The Prince of Wales, later the Duke of Windsor after his abdication of the British Crown in the late 1930s, arrives in New York City on November 18, 1919.
This was the scene one hundred years ago today when the Prince of Wales, Edward Albert, stopped of a U.S. destroyer at Pier A on the Battery in Lower Manhattan to begin a five day goodwill tour of the city. The Prince of Wales by this times had been in North America for many months, crisscrossing British Canada before going to Washington D.C. for an audience with numerous political dignitaries in the U.S. capital. I mentioned in yesterday’s post about Alan Flusser’s new book about Ralph Lauren how Edward Albert, the future king who would quickly abdicate and become the Duke of Windsor, was one of the most photographed men of the twentieth century. This tour, coming as it did that first year after the Great War’s end, was very much a start of that process. The twenty-five year old prince was being groomed for the throne. The dapper, smiling young prince already represented the British Crown in a way his stiff, dour father, King George V, never could.
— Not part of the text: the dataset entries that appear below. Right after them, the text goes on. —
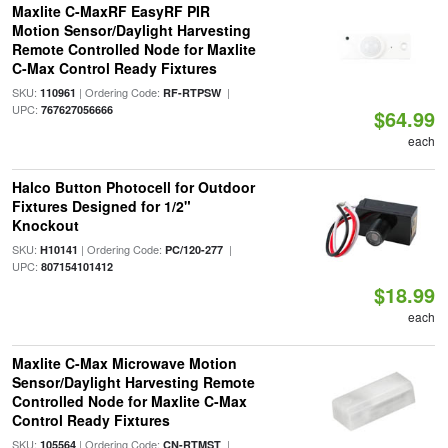
Maxlite C-MaxRF EasyRF PIR
Motion Sensor/Daylight Harvesting
Remote Controlled Node for Maxlite
C-Max Control Ready Fixtures
SKU:
| Ordering Code:
|
110961
RF-RTPSW
UPC:
767627056666
$64.99
each
Halco Button Photocell for Outdoor
Fixtures Designed for 1/2"
Knockout
SKU:
| Ordering Code:
|
H10141
PC/120-277
UPC:
807154101412
$18.99
each
Maxlite C-Max Microwave Motion
Sensor/Daylight Harvesting Remote
Controlled Node for Maxlite C-Max
Control Ready Fixtures
SKU:
| Ordering Code:
|
105564
CN-RTMST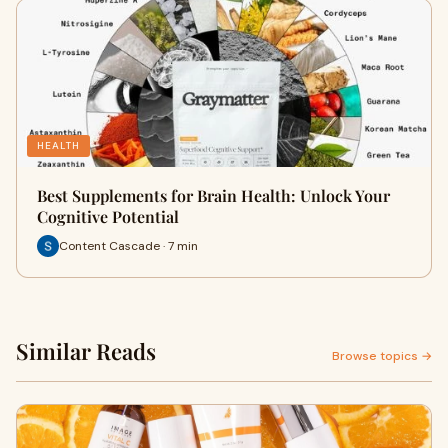
HEALTH
Best Supplements for Brain Health: Unlock Your
Cognitive Potential
Content Cascade · 7 min
Similar Reads
Browse topics →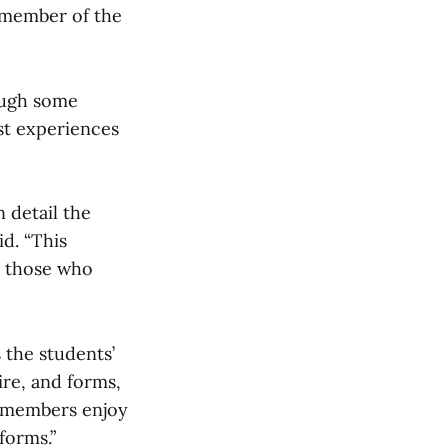
a member of the
ough some
st experiences
n detail the
d. “This
r those who
 the students’
re, and forms,
b members enjoy
forms.”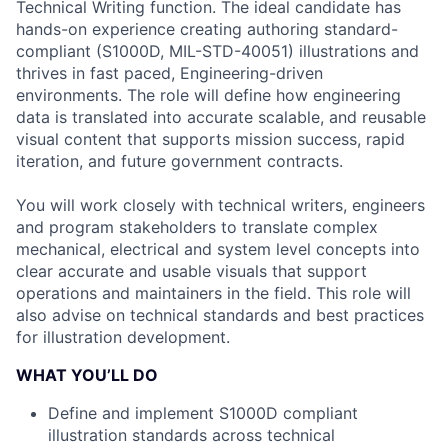
Technical Writing function. The ideal candidate has
hands-on experience creating authoring standard-
compliant (S1000D, MIL-STD-40051) illustrations and
thrives in fast paced, Engineering-driven
environments. The role will define how engineering
data is translated into accurate scalable, and reusable
visual content that supports mission success, rapid
iteration, and future government contracts.
You will work closely with technical writers, engineers
and program stakeholders to translate complex
mechanical, electrical and system level concepts into
clear accurate and usable visuals that support
operations and maintainers in the field. This role will
also advise on technical standards and best practices
for illustration development.
WHAT YOU’LL DO
Define and implement S1000D compliant
illustration standards across technical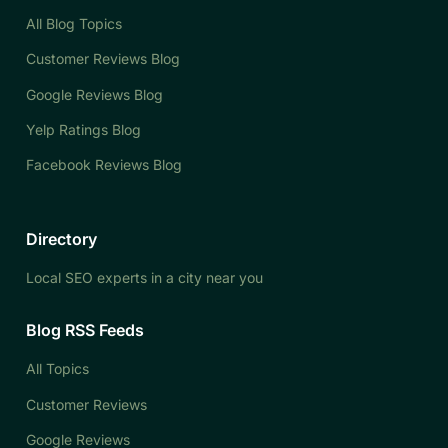
All Blog Topics
Customer Reviews Blog
Google Reviews Blog
Yelp Ratings Blog
Facebook Reviews Blog
Directory
Local SEO experts in a city near you
Blog RSS Feeds
All Topics
Customer Reviews
Google Reviews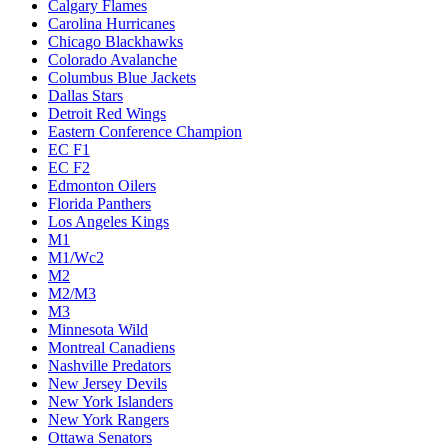
Calgary Flames
Carolina Hurricanes
Chicago Blackhawks
Colorado Avalanche
Columbus Blue Jackets
Dallas Stars
Detroit Red Wings
Eastern Conference Champion
EC F1
EC F2
Edmonton Oilers
Florida Panthers
Los Angeles Kings
M1
M1/Wc2
M2
M2/M3
M3
Minnesota Wild
Montreal Canadiens
Nashville Predators
New Jersey Devils
New York Islanders
New York Rangers
Ottawa Senators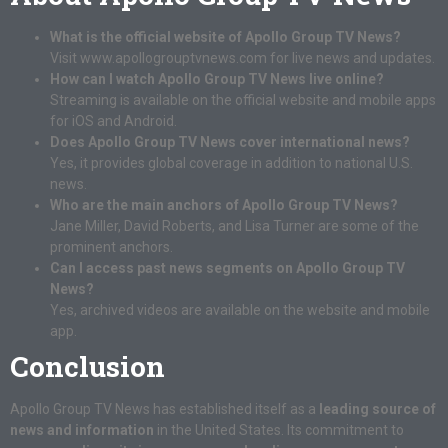
What is the official website of Apollo Group TV News?
Visit
www.apollogrouptvnews.com
for live news and updates.
How can I watch Apollo Group TV News live online?
Streaming is available on the official website and mobile apps
for iOS and Android.
Does Apollo Group TV News cover international news?
Yes, it provides global coverage in addition to national U.S.
news.
Who are the main anchors of Apollo Group TV News?
Jane Miller, David Roberts, and Lisa Turner are some of the
prominent anchors.
Can I access past news segments on Apollo Group TV
News?
Yes, archived videos are available on the website and mobile
app.
Conclusion
Apollo Group TV News has established itself as a
leading source of
news and information
in the United States. Its commitment to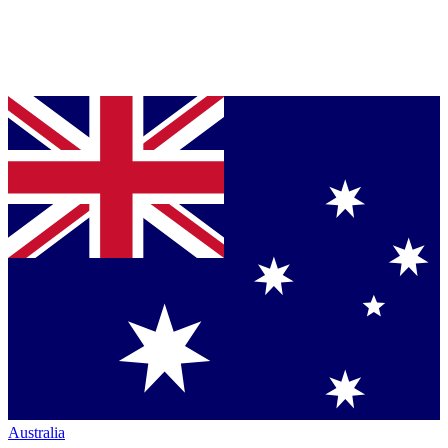
Australia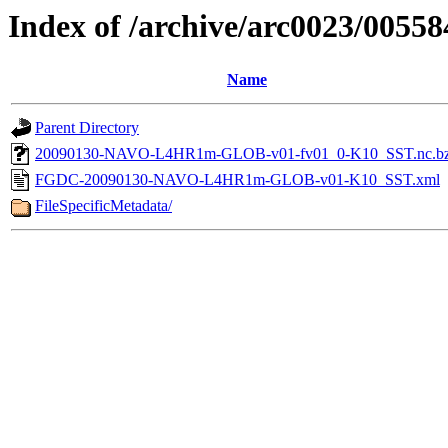
Index of /archive/arc0023/00558
Name
Parent Directory
20090130-NAVO-L4HR1m-GLOB-v01-fv01_0-K10_SST.nc.b
FGDC-20090130-NAVO-L4HR1m-GLOB-v01-K10_SST.xml
FileSpecificMetadata/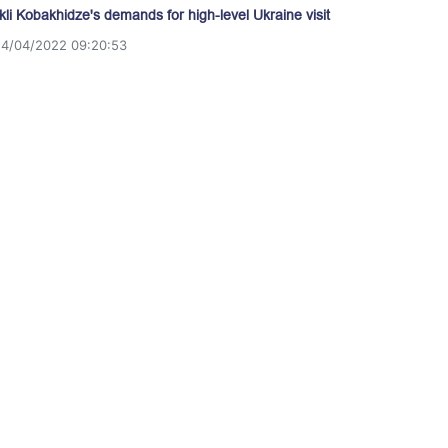
akli Kobakhidze's demands for high-level Ukraine visit
14/04/2022 09:20:53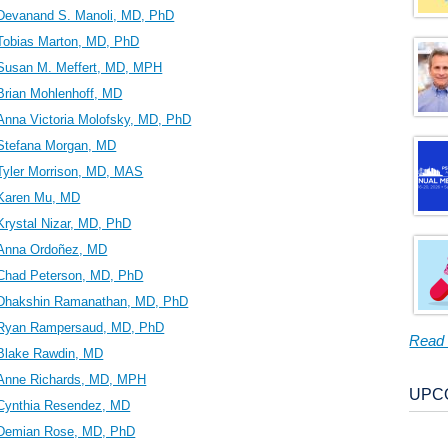
Devanand S. Manoli, MD, PhD
Tobias Marton, MD, PhD
Susan M. Meffert, MD, MPH
Brian Mohlenhoff, MD
Anna Victoria Molofsky, MD, PhD
Stefana Morgan, MD
Tyler Morrison, MD, MAS
Karen Mu, MD
Krystal Nizar, MD, PhD
Anna Ordoñez, MD
Chad Peterson, MD, PhD
Dhakshin Ramanathan, MD, PhD
Ryan Rampersaud, MD, PhD
Read
Blake Rawdin, MD
Anne Richards, MD, MPH
UPC
Cynthia Resendez, MD
Demian Rose, MD, PhD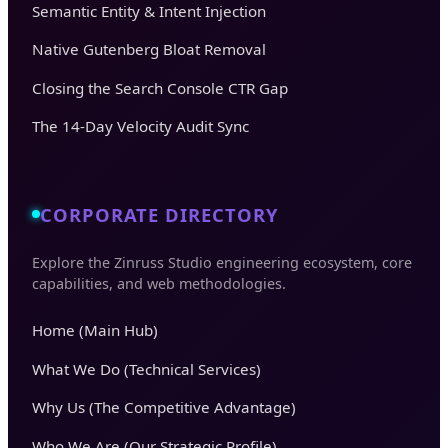
Semantic Entity & Intent Injection
Native Gutenberg Bloat Removal
Closing the Search Console CTR Gap
The 14-Day Velocity Audit Sync
CORPORATE DIRECTORY
Explore the Zinruss Studio engineering ecosystem, core
capabilities, and web methodologies.
Home (Main Hub)
What We Do (Technical Services)
Why Us (The Competitive Advantage)
Who We Are (Our Strategic Profile)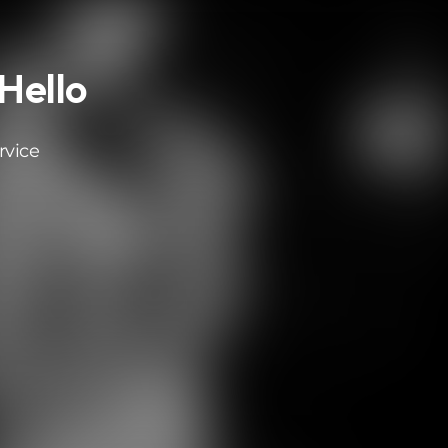
 Hello
rvice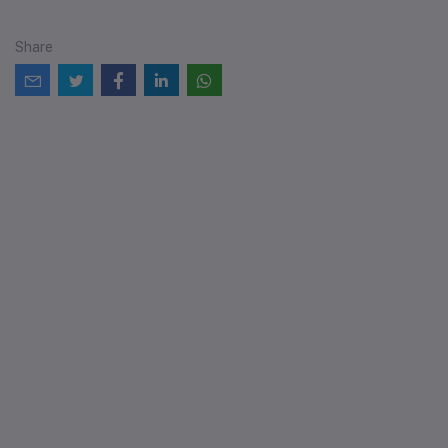
Share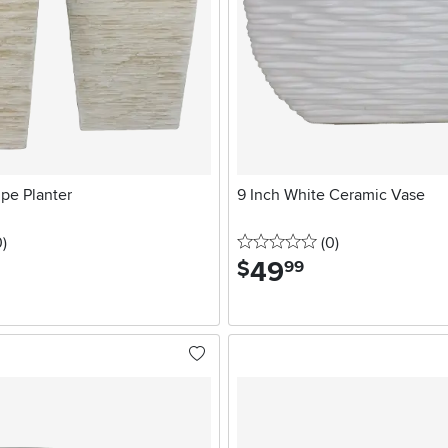
upe Planter
9 Inch White Ceramic Vase
stars
reviews
0 stars
reviews
0
)
(0
)
49
.
$
99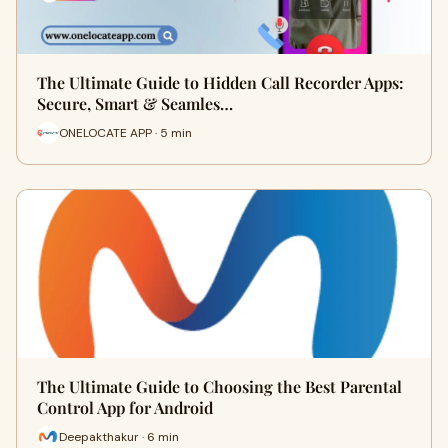
The Ultimate Guide to Hidden Call Recorder Apps:
Secure, Smart & Seamles…
ONELOCATE APP · 5 min
The Ultimate Guide to Choosing the Best Parental
Control App for Android
Deepakthakur · 6 min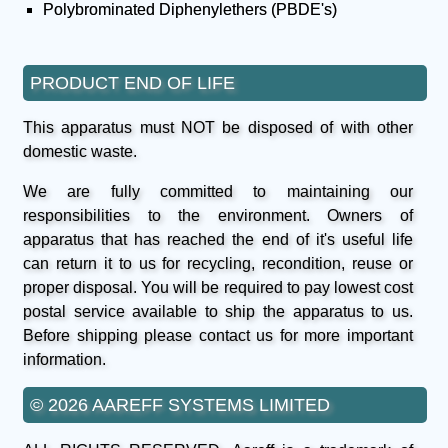
Polybrominated Diphenylethers (PBDE's)
PRODUCT END OF LIFE
This apparatus must NOT be disposed of with other
domestic waste.
We are fully committed to maintaining our
responsibilities to the environment. Owners of
apparatus that has reached the end of it's useful life
can return it to us for recycling, recondition, reuse or
proper disposal. You will be required to pay lowest cost
postal service available to ship the apparatus to us.
Before shipping please contact us for more important
information.
© 2026 AAREFF SYSTEMS LIMITED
Developments in later decades showed aspects of Edward VIII’s judgment that were at best problematic, most obviously his sympathies for Nazi Germany. Those ties have never been fully explained nor likely ever will be by this point. Right now, twenty years prior to the outbreak of the Second World War in Europe, all of that was ahead. For five days in November 1919, just after the world had marked the first anniversary of the Armistice, the Prince of Wales came to New York City for five whirlwind days. About an hour after this photograph was taken he laid a wreath at Grant’s Tomb in Upper Manhattan.